周志坚《八易春秋》:二十一 、 突破敌重围

周家湾 发表于2018-12-24 17:33:12

一九四六年一月十日,我党同国民党签定了停战协定,双方发布了停战令。停战令规定,双方军队应在一月十三日零点在各自位置停止军事行动。我军恪守停战协定,以宣化店为中心就地停止待令,而国民党反动派却继续对我中原部队进行包围压缩,他们抢在停战令生效前的一月十一日占我息县县城,又在停战令生效后的一月十四日攻占我光山县城。在坚持自卫原则的同时,我方与国民党进行了谈判斗争,先后签定了“罗山协议”、“应山协议”和“汉口协议”,规定中原地区国共双方军队必须停止一切违犯停战令的军事行动。国民党反动派背信弃义,再三破坏协义,调集兵力达三十余万人,把我野战纵队包围在方园仅二百里的狭小地区,大搞军事蚕食和经济封锁。为了维持国内的和平局面,按照党中央的指示,我中原军区与国民党谈判,要求允许我中原部队以四万武装转移到皖东苏北或华北就食整编,以二万人就地复员,想以让出豫鄂两省的解放区为代价,来换取中原部队主力和平转移到兄弟解放区。但蒋介石的胃口很大,拒绝了我们和平转移的要求,妄图将中原我军一口吃掉,进而夺取中原这块地盘。我中原人民解放军如箭在弦,严阵以待,度过了相机应战的艰苦岁月。
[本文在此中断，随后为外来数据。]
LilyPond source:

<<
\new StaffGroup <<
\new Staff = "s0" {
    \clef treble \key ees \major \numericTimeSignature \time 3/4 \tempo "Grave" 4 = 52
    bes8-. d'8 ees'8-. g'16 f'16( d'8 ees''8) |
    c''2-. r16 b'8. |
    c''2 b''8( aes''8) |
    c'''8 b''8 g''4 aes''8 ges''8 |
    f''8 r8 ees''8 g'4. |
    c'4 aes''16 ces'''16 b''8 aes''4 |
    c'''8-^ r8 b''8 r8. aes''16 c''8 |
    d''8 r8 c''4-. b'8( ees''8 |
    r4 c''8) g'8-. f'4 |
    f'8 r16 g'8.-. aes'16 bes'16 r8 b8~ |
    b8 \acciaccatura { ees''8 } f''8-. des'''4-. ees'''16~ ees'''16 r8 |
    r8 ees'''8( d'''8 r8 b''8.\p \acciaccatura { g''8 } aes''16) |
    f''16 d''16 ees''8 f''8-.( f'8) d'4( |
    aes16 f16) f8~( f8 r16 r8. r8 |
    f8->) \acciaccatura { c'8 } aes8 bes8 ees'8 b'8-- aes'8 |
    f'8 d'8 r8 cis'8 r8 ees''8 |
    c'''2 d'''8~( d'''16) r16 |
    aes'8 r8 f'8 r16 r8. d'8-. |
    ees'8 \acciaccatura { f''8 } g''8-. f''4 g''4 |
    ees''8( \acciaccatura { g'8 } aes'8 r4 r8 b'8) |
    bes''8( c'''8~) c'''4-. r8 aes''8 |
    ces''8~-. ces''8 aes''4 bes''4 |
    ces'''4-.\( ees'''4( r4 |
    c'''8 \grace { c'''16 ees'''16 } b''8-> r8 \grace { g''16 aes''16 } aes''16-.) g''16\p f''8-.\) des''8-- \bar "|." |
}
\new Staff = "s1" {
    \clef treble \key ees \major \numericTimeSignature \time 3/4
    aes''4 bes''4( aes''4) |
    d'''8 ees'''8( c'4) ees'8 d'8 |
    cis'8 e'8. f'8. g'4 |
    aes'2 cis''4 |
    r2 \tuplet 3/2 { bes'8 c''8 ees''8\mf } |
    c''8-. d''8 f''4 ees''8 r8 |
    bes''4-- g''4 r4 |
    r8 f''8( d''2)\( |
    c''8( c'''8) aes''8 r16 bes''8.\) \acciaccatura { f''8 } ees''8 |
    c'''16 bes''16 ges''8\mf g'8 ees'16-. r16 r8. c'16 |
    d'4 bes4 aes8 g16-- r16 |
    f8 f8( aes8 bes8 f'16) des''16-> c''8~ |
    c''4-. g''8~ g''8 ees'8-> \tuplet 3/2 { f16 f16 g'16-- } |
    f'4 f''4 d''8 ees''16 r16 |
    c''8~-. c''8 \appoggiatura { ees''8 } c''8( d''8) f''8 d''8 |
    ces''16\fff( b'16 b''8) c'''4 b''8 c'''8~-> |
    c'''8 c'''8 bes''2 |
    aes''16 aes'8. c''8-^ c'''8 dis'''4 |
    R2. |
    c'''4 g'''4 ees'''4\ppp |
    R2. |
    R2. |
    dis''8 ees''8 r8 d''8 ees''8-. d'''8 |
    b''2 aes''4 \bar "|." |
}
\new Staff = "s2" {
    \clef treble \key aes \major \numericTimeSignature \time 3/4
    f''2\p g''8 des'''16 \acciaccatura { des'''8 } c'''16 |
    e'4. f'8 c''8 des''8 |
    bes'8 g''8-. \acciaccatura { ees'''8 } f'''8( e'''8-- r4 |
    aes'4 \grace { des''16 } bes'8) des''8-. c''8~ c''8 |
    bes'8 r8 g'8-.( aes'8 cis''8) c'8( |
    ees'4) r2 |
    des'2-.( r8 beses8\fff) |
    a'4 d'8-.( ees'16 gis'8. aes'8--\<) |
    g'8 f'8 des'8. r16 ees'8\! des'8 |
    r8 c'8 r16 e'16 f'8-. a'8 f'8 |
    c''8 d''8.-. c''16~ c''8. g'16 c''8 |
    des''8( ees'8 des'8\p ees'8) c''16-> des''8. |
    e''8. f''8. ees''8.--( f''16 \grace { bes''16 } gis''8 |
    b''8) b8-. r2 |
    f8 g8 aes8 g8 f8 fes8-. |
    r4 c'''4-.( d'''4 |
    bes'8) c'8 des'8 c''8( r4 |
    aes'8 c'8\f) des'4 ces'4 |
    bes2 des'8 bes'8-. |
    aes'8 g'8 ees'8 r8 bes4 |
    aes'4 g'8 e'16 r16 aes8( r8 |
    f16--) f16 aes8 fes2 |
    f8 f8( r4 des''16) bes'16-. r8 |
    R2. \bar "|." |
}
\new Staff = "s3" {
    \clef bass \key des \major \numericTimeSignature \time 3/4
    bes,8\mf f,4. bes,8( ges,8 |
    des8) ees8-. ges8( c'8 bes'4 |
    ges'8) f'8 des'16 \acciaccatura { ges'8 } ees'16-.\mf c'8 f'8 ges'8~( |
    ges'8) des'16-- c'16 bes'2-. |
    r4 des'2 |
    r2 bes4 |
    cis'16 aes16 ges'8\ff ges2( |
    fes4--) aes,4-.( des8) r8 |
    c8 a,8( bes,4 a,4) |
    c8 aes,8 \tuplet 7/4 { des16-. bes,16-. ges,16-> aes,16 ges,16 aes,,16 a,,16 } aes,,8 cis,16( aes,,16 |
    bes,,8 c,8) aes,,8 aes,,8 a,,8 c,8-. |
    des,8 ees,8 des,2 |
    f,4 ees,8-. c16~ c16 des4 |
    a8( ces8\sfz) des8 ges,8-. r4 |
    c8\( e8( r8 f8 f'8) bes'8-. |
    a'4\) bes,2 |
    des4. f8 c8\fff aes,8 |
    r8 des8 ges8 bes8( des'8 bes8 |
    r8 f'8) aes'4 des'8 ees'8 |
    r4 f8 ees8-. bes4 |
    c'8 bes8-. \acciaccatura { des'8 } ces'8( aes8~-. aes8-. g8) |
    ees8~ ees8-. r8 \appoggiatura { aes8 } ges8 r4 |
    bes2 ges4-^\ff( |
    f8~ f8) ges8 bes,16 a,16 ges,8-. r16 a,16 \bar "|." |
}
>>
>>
在战争阴云笼罩着中原大地的严重时刻,党中央、毛主席对中原部队极为关心,延安与我们每时每刻都保持着联系。根据当时极其复杂的斗争形势,党中央明确指示我们:一方面要开展和平民主的政治斗争,一方面又要防止敌人的突然袭击,在武装斗争上要严守自卫原则,并对中原部队实施战略转移作了周密详尽的部署。董必武同志和周恩来副主席先后由延安到达宣化店,代表党中央慰问中原军民,还带来了华北、华东各解放区援助中原部队的赠款和大批救援物资。在那种危急的时刻,能够听到党中央的声音,看到党中央派来的亲人,对中原军民的斗争是一个巨大的鼓舞。我们深深感到,党中央、毛主席以及全国人民与中原儿女的心是连在一起的,更加坚定了我们战胜敌人的决心。

一九四六年六月,蒋介石认定消灭中原解放军的时机已成熟,密令郑州“绥靖公署”主任刘峙统一指挥这场“围歼”,定于七月一日发起总攻。从六月二十二日起,国民党的十三个军三十余个师再行缩小对我军的包围圈。敌人估计,“聚歼”开始后,我必突围,并考虑到苏皖边区是新四军主力所在地,判断我中原部队肯定会向东突围,因而把这次总攻兵力的三分之一——十一万人,摆在东线准备堵击。蒋介石反动派异想天开地以为,有了这一套“神机妙算”,就可以在“四十八小时内全歼”中原解放军了。

六月二十一日,中原局就突围事宜请示中央:国民党军队对我边区的包围、封锁已愈益加强。我区局势发展到必须迅速、主动突围的地步,向南隔长江,难以实现;向东在津浦路附近有敌强大兵力;北渡黄河,不能徒涉河川,危险极大;比较安全的只有豫西、鄂中两路。如果待敌部署完毕,正式向我进攻时再突围,在战略上战术上都处于被动地位。因此提议中央能允许我们在本月底即开始实施主力突围计划,即经鄂中分两个纵队分别向陕南武当山突围,然后转至陕甘宁边区。我们认为如不突围,今后更困难。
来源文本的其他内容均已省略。